WHAT IS REQUIRED: Starting at the first line of the material and ending at the line that contains "## Manachar", rename "Z algorithm" to "Z-algorithm". Return only those lines, with nothing else changed.

EXTRACTED MATERIAL:
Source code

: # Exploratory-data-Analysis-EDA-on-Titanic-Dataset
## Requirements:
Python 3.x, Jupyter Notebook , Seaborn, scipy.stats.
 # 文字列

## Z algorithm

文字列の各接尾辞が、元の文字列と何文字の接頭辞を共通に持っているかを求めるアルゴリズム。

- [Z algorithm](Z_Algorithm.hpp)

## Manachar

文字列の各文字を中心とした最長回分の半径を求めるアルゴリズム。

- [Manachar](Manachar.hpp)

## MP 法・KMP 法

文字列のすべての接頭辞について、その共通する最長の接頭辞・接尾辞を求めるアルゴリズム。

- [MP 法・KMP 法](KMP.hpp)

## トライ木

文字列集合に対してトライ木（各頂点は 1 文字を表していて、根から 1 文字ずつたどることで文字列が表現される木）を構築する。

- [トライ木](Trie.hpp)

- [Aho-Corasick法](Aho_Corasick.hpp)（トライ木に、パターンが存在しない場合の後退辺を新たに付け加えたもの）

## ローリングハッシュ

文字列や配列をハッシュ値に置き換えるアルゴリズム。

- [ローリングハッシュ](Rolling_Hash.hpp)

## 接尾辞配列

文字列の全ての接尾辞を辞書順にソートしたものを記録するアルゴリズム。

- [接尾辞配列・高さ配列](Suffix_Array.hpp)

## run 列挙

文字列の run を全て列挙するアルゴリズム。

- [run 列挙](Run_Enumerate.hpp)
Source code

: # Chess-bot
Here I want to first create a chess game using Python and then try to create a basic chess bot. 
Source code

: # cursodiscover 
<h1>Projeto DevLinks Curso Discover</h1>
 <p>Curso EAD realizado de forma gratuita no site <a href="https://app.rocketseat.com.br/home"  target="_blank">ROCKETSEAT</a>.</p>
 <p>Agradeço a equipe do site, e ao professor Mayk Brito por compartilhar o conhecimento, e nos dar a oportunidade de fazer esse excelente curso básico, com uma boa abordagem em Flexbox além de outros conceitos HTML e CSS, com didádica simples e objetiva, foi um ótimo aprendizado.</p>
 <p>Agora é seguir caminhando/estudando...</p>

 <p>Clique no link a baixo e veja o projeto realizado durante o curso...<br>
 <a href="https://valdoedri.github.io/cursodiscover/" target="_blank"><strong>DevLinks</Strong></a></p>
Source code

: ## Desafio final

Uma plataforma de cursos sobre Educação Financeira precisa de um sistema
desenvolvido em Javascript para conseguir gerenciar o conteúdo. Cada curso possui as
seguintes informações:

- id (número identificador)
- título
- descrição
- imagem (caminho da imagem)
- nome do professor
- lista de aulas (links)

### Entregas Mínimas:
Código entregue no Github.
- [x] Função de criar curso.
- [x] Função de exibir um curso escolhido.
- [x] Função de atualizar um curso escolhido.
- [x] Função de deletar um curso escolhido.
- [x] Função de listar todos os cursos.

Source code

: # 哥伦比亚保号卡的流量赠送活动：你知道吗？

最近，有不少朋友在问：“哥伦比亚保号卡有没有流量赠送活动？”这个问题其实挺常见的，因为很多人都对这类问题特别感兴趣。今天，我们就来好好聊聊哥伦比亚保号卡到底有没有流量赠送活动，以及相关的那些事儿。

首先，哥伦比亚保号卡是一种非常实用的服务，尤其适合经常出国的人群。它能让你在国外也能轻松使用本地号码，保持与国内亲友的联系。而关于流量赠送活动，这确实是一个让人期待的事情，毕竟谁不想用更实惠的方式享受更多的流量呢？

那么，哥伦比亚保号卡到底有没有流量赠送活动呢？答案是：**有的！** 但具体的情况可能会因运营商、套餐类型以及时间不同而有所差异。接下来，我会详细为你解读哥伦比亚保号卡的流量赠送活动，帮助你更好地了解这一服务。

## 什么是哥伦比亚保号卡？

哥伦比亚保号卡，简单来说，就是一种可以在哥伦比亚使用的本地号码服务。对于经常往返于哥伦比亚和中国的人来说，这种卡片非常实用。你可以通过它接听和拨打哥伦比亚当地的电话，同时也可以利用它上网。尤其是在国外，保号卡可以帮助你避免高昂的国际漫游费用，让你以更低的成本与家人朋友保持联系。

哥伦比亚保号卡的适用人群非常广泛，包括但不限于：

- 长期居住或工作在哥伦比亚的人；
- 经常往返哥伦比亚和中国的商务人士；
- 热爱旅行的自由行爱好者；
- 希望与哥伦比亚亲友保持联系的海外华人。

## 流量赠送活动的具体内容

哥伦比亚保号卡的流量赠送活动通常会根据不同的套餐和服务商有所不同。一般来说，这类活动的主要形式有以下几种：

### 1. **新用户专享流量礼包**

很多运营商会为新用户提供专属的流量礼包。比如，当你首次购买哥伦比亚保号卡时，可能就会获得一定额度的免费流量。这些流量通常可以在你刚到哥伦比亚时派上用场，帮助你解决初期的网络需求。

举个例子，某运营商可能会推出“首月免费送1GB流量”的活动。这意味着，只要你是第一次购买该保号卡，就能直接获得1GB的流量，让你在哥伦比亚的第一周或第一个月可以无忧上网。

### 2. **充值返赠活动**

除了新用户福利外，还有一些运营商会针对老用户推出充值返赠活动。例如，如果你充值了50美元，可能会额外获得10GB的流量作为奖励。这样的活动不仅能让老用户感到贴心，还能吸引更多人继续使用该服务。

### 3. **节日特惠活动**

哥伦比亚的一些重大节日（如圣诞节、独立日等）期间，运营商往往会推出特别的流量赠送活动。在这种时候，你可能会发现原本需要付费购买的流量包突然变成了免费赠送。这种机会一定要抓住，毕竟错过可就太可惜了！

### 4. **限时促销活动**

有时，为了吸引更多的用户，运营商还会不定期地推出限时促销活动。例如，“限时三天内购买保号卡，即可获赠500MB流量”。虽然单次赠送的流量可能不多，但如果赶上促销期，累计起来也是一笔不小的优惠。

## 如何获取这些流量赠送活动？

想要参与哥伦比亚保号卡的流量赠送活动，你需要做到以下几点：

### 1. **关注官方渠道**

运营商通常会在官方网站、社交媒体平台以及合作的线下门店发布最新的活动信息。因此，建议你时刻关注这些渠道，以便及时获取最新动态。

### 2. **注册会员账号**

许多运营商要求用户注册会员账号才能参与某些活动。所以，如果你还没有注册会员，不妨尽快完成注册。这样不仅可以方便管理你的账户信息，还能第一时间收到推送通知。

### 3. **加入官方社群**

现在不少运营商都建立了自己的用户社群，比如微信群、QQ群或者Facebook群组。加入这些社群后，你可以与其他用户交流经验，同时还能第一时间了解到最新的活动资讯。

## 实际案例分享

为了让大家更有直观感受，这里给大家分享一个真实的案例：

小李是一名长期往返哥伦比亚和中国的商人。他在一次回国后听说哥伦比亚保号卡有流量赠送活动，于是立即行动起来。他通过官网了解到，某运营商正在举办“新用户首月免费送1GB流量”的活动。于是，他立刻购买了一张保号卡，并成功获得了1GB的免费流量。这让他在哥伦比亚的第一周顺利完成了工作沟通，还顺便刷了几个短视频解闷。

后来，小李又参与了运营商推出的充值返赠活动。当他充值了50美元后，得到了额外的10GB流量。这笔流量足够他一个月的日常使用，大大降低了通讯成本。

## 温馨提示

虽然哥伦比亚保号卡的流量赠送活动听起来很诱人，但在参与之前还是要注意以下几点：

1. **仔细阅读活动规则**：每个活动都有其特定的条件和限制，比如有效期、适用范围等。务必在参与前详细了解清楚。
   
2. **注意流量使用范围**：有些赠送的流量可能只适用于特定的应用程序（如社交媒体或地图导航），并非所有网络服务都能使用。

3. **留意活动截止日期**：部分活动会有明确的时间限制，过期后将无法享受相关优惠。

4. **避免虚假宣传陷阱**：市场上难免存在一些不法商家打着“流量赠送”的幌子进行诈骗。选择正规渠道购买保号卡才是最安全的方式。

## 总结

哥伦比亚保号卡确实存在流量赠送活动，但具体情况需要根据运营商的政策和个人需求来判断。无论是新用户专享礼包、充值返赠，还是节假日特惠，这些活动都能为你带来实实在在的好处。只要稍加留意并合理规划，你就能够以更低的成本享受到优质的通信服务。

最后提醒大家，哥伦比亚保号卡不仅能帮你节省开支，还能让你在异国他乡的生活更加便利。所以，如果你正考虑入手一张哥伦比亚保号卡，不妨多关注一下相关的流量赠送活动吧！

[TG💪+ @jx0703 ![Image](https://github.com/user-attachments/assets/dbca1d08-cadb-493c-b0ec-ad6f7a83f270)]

EXERCISE SOLUTION:
Source code

: # Exploratory-data-Analysis-EDA-on-Titanic-Dataset
## Requirements:
Python 3.x, Jupyter Notebook , Seaborn, scipy.stats.
 # 文字列

## Z-algorithm

文字列の各接尾辞が、元の文字列と何文字の接頭辞を共通に持っているかを求めるアルゴリズム。

- [Z-algorithm](Z_Algorithm.hpp)

## Manachar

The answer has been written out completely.